_WHAT THIS EXERCISE ASKS_
**1.** In the essay on harassment at cons, who portrayed the costumed Black Cat?
**2.** In the essay on harassment at cons, reproduce the passage that begins at the words "There are dozens" and stops after "covered this. Repeatedly.".

Although stories of harassment at cons are legion, possibly the most widely spread at this moment is the story of an exquisitely costumed Black Cat, portrayed by Mandy Caruso. Those people who don’t attend cons regularly may see this as a launching point for an awareness campaign, a “no big deal” story taken to an extreme, or as a “small” problem of a “small” community. Those of us who attend cons—conferences and conventions, typically—know this as something much more widespread, common, and, yes, even dangerous.
There are dozens of posts talking about behaviors at cons, harassment, and sexualization of cosplayers, and hundreds more talking about it off-screen, out of the limelight. I won’t get into what does and does not constitute harassment, because better spoken folks than I have already covered this. Repeatedly.
Instead, I’ll try to talk about the reasons why we—by which I mean primarily women, but not always—tend to err on the side of caution when it comes to our safety, what it means when we—by which I mean primarily women, but not always—dress up in costume, and what we—by which I mean all of us, everywhere, all the time—can do about it.
For fun, emphasis, and to make a stronger point, this article is peppered with my own costumes. Everything written in these captions is a real life experience I have been forced to handle—though not always related to that costume.
Harassment: It’s In the Room, Man!
I don’t know how old I was when I first realized that I was being objectified. If there was ever an ah-ha moment, I don’t recall it for sure. Instead, at some point, I woke up with the impression that any attempt to dress like a girl resulted in boys’ behaviors changing—not always for the worse, but not always for the better, either. I was roughly eighteen before I started wearing clothes that didn’t get stolen from my older brother’s closet.

[Dataset items]

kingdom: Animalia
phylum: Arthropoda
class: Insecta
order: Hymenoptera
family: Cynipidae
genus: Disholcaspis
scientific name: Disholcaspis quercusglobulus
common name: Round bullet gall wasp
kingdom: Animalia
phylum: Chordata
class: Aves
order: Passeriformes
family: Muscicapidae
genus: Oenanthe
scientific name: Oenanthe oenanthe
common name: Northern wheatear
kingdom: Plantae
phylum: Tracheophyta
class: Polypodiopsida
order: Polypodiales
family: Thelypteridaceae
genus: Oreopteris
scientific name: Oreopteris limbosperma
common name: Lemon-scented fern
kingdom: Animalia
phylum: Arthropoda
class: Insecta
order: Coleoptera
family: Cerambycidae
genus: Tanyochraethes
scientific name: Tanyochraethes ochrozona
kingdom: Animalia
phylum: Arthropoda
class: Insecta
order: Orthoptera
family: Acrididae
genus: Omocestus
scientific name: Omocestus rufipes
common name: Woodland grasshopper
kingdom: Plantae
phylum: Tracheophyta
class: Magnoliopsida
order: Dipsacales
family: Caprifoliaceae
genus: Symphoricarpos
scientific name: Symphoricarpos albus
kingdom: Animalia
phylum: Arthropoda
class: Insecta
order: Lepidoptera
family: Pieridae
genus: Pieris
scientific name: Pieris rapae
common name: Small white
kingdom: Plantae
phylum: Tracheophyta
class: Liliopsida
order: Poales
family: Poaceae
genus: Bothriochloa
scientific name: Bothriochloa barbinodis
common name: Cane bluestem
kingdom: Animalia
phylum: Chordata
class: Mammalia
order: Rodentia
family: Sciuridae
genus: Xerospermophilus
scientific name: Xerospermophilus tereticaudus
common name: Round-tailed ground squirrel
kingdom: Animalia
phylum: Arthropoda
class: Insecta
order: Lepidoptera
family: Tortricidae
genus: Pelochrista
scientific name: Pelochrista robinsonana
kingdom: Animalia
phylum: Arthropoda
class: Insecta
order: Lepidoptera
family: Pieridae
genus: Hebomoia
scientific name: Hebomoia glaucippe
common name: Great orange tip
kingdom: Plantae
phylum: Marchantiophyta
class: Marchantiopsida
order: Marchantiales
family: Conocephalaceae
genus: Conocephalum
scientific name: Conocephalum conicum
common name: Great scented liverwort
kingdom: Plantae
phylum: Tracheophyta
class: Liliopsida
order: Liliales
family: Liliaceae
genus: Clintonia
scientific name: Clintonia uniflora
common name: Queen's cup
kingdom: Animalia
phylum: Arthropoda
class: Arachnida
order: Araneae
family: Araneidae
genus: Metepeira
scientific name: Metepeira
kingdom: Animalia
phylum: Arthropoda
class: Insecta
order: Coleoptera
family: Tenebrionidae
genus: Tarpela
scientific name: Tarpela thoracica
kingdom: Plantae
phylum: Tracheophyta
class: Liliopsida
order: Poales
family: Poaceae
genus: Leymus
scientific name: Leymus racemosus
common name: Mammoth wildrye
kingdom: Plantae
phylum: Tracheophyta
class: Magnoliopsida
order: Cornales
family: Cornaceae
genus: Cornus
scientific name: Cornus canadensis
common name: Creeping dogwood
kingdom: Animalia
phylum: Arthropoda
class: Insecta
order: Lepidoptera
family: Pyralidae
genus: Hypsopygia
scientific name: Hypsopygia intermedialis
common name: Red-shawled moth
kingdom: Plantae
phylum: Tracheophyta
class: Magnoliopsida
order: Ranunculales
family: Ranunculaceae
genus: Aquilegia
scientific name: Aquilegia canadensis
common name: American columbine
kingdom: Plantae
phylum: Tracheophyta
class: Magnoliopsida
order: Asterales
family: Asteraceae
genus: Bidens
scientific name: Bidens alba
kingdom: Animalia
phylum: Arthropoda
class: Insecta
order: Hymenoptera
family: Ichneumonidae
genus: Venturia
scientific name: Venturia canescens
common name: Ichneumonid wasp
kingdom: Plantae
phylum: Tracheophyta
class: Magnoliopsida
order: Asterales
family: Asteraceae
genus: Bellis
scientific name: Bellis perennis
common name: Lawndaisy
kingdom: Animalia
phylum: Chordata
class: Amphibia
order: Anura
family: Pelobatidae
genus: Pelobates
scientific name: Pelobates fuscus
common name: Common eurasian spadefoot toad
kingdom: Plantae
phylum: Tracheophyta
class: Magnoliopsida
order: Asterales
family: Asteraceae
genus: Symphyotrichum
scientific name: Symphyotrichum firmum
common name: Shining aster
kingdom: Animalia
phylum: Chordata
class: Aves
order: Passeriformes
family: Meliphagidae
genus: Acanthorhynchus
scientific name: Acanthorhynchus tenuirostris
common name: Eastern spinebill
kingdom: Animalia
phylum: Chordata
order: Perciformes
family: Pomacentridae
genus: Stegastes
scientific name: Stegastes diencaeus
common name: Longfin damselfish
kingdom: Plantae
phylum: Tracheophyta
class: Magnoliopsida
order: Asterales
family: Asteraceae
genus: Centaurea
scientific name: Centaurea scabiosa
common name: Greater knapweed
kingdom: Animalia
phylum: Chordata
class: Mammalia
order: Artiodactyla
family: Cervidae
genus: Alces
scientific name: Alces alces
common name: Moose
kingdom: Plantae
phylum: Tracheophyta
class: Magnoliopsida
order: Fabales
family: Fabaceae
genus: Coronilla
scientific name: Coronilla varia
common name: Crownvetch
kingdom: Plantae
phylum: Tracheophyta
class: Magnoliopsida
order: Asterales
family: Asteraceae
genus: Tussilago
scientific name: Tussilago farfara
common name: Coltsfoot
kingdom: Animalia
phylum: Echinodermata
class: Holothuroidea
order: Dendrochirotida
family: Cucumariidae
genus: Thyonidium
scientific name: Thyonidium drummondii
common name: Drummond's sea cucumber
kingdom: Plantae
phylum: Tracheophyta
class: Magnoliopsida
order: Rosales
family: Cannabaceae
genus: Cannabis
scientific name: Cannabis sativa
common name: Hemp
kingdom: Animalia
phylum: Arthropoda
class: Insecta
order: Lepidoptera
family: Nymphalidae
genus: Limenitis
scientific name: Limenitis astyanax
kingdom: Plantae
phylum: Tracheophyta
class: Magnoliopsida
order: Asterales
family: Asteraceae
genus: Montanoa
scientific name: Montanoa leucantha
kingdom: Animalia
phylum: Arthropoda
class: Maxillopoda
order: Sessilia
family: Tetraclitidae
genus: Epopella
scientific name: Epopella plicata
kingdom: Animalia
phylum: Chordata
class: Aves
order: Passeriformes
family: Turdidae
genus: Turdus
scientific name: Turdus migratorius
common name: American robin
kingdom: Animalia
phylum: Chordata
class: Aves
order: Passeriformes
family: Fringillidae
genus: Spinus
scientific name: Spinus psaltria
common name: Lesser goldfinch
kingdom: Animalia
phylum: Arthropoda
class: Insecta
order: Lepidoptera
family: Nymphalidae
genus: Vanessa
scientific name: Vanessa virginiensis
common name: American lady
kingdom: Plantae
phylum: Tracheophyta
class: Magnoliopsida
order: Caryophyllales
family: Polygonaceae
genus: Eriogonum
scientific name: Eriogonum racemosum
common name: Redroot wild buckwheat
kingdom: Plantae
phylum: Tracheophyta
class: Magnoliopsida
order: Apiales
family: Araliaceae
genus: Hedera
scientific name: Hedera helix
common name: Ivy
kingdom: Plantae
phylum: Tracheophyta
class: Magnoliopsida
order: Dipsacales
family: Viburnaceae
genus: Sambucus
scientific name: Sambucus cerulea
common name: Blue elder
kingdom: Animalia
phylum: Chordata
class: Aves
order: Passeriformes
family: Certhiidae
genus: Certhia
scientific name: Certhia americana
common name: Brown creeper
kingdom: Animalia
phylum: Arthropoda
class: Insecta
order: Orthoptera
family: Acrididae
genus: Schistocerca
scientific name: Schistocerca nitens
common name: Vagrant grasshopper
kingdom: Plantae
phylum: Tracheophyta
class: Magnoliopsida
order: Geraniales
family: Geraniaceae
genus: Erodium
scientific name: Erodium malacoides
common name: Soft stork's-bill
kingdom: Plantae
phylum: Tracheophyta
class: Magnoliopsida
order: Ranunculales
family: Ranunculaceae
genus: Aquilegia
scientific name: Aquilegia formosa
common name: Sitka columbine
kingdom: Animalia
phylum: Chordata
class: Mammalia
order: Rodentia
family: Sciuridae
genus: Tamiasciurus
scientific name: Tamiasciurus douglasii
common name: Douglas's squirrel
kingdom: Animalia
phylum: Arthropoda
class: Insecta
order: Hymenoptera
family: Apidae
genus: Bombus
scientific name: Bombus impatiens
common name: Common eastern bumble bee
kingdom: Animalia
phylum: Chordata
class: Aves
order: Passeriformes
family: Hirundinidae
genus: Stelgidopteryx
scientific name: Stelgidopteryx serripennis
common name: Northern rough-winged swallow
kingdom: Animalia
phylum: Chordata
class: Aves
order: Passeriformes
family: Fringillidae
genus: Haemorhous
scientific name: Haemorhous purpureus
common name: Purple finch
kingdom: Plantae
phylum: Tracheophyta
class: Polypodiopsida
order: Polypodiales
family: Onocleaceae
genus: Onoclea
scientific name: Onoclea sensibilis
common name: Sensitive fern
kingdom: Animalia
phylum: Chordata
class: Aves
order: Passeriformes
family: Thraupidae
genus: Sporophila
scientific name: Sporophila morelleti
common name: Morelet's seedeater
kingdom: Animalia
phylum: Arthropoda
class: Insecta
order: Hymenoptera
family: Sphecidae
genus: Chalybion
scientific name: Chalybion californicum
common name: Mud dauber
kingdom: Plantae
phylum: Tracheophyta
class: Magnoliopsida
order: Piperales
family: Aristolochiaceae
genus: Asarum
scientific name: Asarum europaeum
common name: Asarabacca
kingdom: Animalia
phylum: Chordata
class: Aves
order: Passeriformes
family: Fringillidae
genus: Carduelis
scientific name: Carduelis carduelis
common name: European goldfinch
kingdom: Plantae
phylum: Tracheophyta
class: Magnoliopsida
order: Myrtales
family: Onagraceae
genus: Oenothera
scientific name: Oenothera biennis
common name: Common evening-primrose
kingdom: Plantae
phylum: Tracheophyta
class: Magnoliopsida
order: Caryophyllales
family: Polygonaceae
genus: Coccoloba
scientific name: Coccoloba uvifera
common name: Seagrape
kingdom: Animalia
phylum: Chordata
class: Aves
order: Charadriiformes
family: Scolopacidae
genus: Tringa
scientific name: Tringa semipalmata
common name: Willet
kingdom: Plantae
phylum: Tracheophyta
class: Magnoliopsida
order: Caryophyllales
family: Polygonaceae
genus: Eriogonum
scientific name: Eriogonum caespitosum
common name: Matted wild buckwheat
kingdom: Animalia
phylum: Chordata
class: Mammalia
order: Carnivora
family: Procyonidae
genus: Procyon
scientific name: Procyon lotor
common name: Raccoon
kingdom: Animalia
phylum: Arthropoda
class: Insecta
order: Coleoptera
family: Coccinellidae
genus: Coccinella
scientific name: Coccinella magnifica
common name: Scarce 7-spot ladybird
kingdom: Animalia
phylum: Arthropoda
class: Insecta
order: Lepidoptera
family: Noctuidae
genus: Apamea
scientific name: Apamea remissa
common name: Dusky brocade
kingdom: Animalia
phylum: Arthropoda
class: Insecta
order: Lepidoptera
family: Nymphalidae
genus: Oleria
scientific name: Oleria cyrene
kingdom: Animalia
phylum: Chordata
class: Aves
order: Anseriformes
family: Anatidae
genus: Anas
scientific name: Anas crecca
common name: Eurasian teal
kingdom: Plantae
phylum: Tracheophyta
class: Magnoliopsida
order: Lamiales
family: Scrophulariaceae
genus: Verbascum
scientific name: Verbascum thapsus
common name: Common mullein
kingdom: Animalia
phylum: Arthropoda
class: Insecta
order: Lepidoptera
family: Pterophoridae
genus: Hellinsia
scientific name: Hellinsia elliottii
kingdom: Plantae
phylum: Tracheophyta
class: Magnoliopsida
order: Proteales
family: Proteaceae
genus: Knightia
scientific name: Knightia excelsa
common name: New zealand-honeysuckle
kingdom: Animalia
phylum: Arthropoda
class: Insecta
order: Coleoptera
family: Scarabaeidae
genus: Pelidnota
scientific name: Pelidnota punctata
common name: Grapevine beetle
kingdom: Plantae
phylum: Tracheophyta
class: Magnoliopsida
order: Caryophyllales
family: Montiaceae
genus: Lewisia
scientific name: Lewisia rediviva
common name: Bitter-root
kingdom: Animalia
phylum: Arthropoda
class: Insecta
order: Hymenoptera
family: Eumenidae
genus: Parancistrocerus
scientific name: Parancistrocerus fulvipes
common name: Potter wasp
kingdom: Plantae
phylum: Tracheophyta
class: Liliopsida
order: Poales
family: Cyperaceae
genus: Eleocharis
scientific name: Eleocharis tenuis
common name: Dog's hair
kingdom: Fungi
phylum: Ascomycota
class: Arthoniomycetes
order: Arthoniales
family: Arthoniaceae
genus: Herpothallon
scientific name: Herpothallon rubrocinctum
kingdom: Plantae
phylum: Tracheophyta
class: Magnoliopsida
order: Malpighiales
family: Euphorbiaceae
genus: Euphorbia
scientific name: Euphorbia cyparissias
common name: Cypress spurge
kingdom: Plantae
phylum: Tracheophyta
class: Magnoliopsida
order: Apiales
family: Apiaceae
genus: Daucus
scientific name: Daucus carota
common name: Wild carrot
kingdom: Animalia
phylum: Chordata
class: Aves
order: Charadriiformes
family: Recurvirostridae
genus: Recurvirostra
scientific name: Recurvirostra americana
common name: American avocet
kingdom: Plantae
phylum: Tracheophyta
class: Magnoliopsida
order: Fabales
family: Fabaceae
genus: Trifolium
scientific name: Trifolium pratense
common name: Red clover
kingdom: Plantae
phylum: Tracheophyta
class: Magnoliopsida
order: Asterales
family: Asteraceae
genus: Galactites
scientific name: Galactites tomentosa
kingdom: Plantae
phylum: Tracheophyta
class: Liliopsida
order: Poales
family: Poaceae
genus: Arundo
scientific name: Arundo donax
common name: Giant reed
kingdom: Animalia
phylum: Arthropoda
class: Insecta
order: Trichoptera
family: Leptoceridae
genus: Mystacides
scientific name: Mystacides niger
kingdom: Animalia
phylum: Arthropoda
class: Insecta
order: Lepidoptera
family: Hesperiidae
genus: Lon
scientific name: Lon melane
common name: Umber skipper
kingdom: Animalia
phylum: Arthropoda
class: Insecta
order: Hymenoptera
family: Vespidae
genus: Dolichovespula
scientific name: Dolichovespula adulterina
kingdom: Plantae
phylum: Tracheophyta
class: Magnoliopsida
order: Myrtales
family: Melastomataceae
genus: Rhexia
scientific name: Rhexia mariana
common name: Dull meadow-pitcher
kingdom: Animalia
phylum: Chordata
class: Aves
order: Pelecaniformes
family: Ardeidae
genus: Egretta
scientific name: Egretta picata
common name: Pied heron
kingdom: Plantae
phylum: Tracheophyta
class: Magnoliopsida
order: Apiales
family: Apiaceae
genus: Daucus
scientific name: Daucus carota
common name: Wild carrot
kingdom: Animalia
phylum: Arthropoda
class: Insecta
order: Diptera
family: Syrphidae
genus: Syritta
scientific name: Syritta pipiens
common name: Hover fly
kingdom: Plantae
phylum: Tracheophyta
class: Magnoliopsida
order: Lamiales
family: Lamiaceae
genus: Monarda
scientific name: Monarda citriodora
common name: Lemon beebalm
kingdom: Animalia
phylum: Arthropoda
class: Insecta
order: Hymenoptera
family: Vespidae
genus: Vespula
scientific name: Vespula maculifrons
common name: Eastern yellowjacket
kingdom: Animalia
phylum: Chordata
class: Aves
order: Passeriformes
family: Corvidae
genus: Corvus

_WRITTEN ANSWERS_
**1.** Mandy Caruso

**2.**
There are dozens of posts talking about behaviors at cons, harassment, and sexualization of cosplayers, and hundreds more talking about it off-screen, out of the limelight. I won’t get into what does and does not constitute harassment, because better spoken folks than I have already covered this. Repeatedly.